Your assignment -
State, as one number, how many lines in these records hold "Restore".

Input for this task -
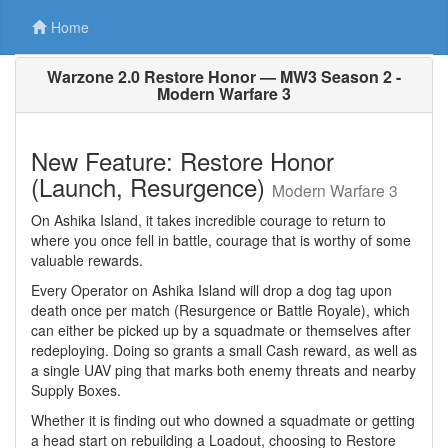
Home
Warzone 2.0 Restore Honor — MW3 Season 2 -
Modern Warfare 3
New Feature: Restore Honor
(Launch, Resurgence)
Modern Warfare 3
On Ashika Island, it takes incredible courage to return to
where you once fell in battle, courage that is worthy of some
valuable rewards.
Every Operator on Ashika Island will drop a dog tag upon
death once per match (Resurgence or Battle Royale), which
can either be picked up by a squadmate or themselves after
redeploying. Doing so grants a small Cash reward, as well as
a single UAV ping that marks both enemy threats and nearby
Supply Boxes.
Whether it is finding out who downed a squadmate or getting
a head start on rebuilding a Loadout, choosing to Restore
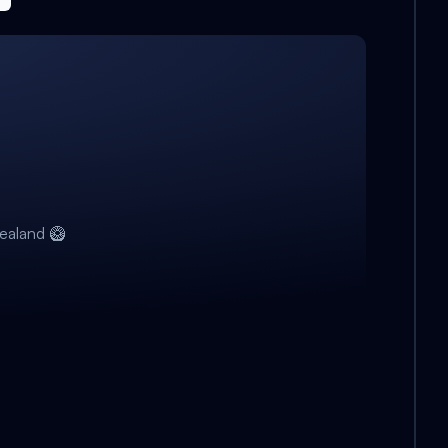
ealand 🥝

Result of this task -
3